Initially serving as an assistant chaplain, Middleton was also directed to work as locum tenens. While in Parramatta, he worked as a school examiner and contributed to Sunday schools. A significant portion of his income came from performing marriage ceremonies.

=== Move from Sydney ===
In 1831, due to a prolonged drought, he decided to move his family from Sydney. They relocated to Waterview House, one of the first houses built in Balmain. The following year, in 1832 he established a school.

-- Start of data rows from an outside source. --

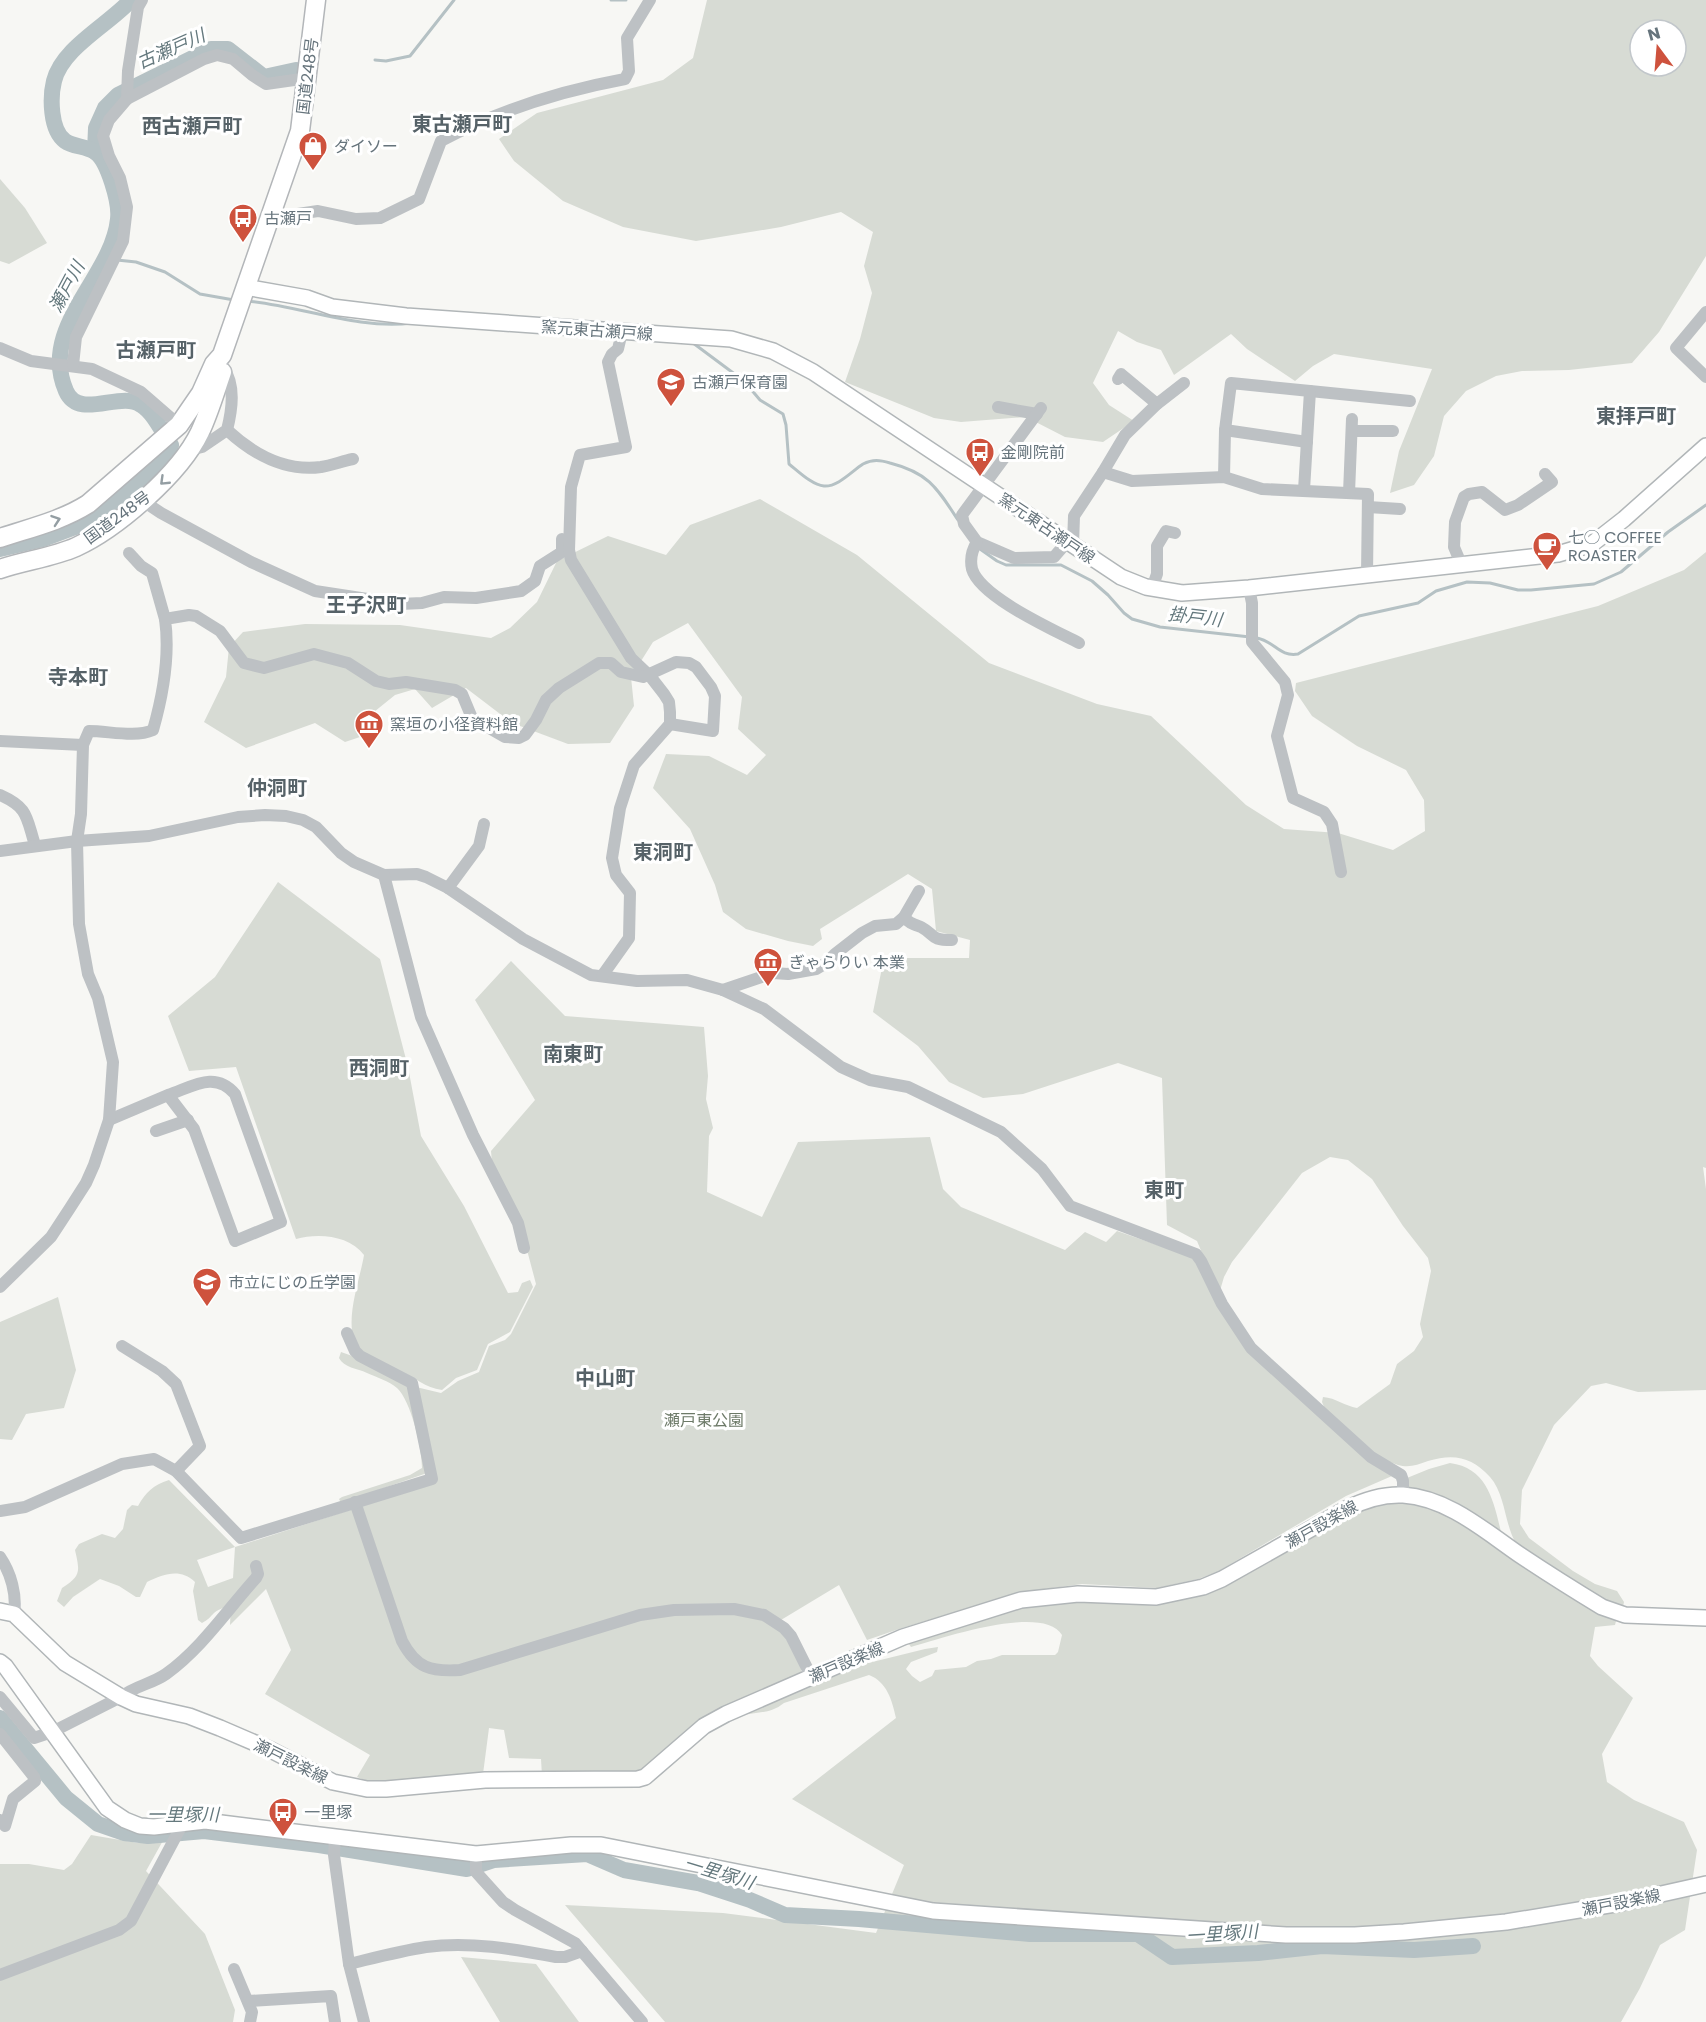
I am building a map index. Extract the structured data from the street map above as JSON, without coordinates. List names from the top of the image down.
{
  "streets": {
    "highway": ["国道248号"],
    "main road": ["窯元東古瀬戸線", "瀬戸設楽線"]
  },
  "crossings": [
    ["国道248号", "窯元東古瀬戸線"]
  ],
  "districts": [
    "東古瀬戸町",
    "西古瀬戸町",
    "古瀬戸町",
    "東拝戸町",
    "王子沢町",
    "寺本町",
    "仲洞町",
    "東洞町",
    "南東町",
    "西洞町",
    "東町",
    "中山町"
  ],
  "water": [
    "古瀬戸川",
    "瀬戸川",
    "掛戸川",
    "一里塚川"
  ],
  "parks": ["瀬戸東公園"],
  "places": {
    "shop": ["ダイソー"],
    "bus stop": ["古瀬戸", "金剛院前", "一里塚"],
    "school or university": ["古瀬戸保育園", "市立にじの丘学園"],
    "cafe": ["七◯ COFFEE ROASTER"],
    "museum": ["窯垣の小径資料館", "ぎゃらりい 本業"]
  },
  "north": "top"
}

== Time in Hunter Valley ==

=== Appointments and ministry ===
By December 1820, Middleton was appointed to serve in Newcastle, becoming the first chaplain to serve north of the Hawkesbury River. In March 1821, he was appointed the Assistant Chaplain of Newcastle. During his time there, he created the vestry of Christ Church. He travelled along the Paterson and Williams River, Patrick's Plain and Segenhoe in order to visit free settlers.

In 1825, he visited Lake Macquarie. There, he worked with the Awabakal aboriginal people of Newcastle. He helped Reverend Lancelot Threlkeld establish a mission for Indigenous people in Belmont.

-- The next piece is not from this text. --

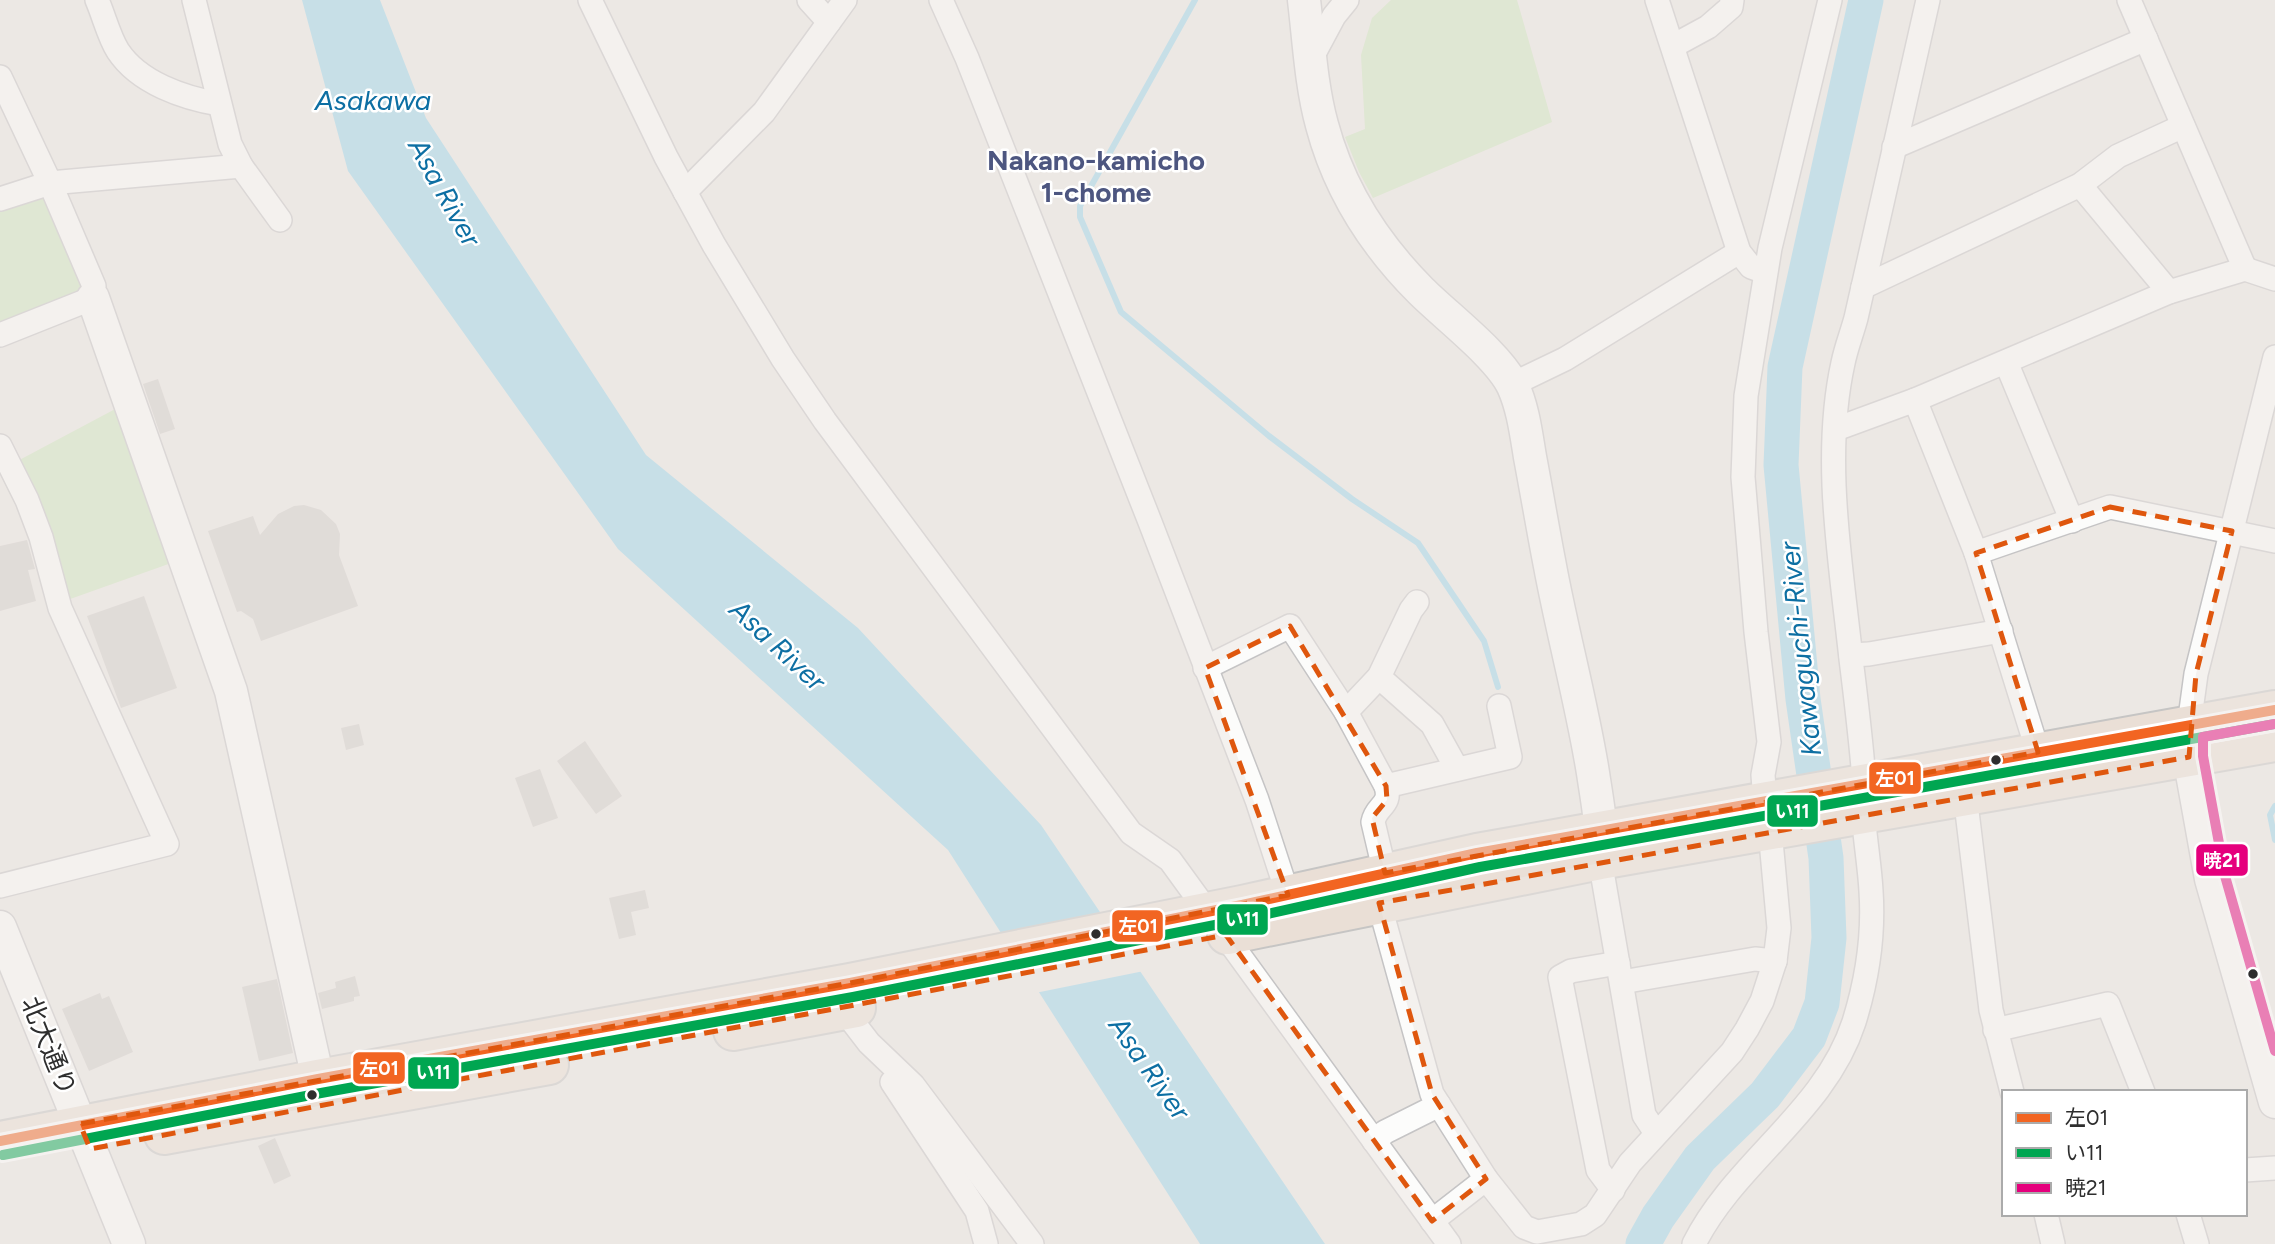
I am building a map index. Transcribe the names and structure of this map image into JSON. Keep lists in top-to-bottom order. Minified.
{"streets":{"street":["北大通り"]},"districts":["Nakano-kamicho 1-chome"],"water":["Asakawa","Asa River","Kawaguchi-River"],"lines":["transit line 左01","transit line い11","transit line 暁21"],"legend":["左01","い11","暁21"]}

In 1826, Middleton voiced strong objections to the treatment of convicts by Archdeacon Thomas Scott. The following year, in May 1827, he resigned when Scott attempted to transfer him to Port Macquarie. Middleton then relocated to Moore Park near Hinton, where he established a travelling ministry independent of the Anglican Church.

Although Middleton had convicts on his property, his work with them was limited. He only interacted to convicts assigned to his property or those who worked on road gangs. His ministry was primarily performed on free settlers.

From 1828 to 1830, he travelled across the regions of Morpeth, Maitland, Branxton, and Paterson, where he visited patrons and performed baptisms. In 1837, Bishop William Grant Broughton granted Middleton a license to perform marriage ceremonies at his home, as no churches existed in the area. Middleton conducted much of his work at Bishop Broughton's home in Phoenix Park.

In 1845, he became the chaplain of St Paul's Church in Paterson when it opened. He also ran a school in Morpeth while working with the Butterwick parish. His duties as a priest included preparing children for confirmation and performing marriage ceremonies, baptisms, and funerals including occasional ceremonies outside his parish.

=== Farming ===
In 1821, Middleton selected 400 acres of land on the Patersons Plains, upstream from the government settlement. By the end of 1822, he had cleared 14 acres and grew 9 acres of wheat. He owned 3 horses, 54 cattle, and 52 pigs. In 1826, he was invited to surrender his land at Patersons Plains to the church and school corporation in return for compensation. He agreed in 1827 and received compensation.

In 1828, he was granted 2,000 acres of Crown Land at Patersons Plains adjoining James Webber's land, which he named Glenrose. On 8 May 1829, he received a grazing licence for 1,000 acres of land. On 19 April 1829, Sir George Gipps granted Middleton another 2,000 acres of land. Later, he was required to give a quarter acre of land to establish a cemetery.

== Personal life ==

=== Organizations ===
Middleton was a member of the Agricultural Society of New South Wales, the Agricultural Society, and the Paterson Farmers' Club. He was also involved in the Benevolent Society where he became a regular donor and the treasurer of the committee. He also served as a justice of the peace.

He previously joined a vogue with John Blaxland Junior where they discovered an overland route to Newcastle.

=== Marriages ===
On 17 March 1817, he married his first wife Mary Hull, who died before he came to Australia.

He married his second wife, Sarah, on 12 February 1824 in Liverpool. They had fifteen children together.

=== Death ===
Middleton reportedly died on 15 May 1848 in Hinton. No death certificate was ever produced, and his cause of death remains unknown. His funeral took place on 18 May 1848 at St James Church in Morpeth. He is buried with his wife Sarah in Morpeth cemetery.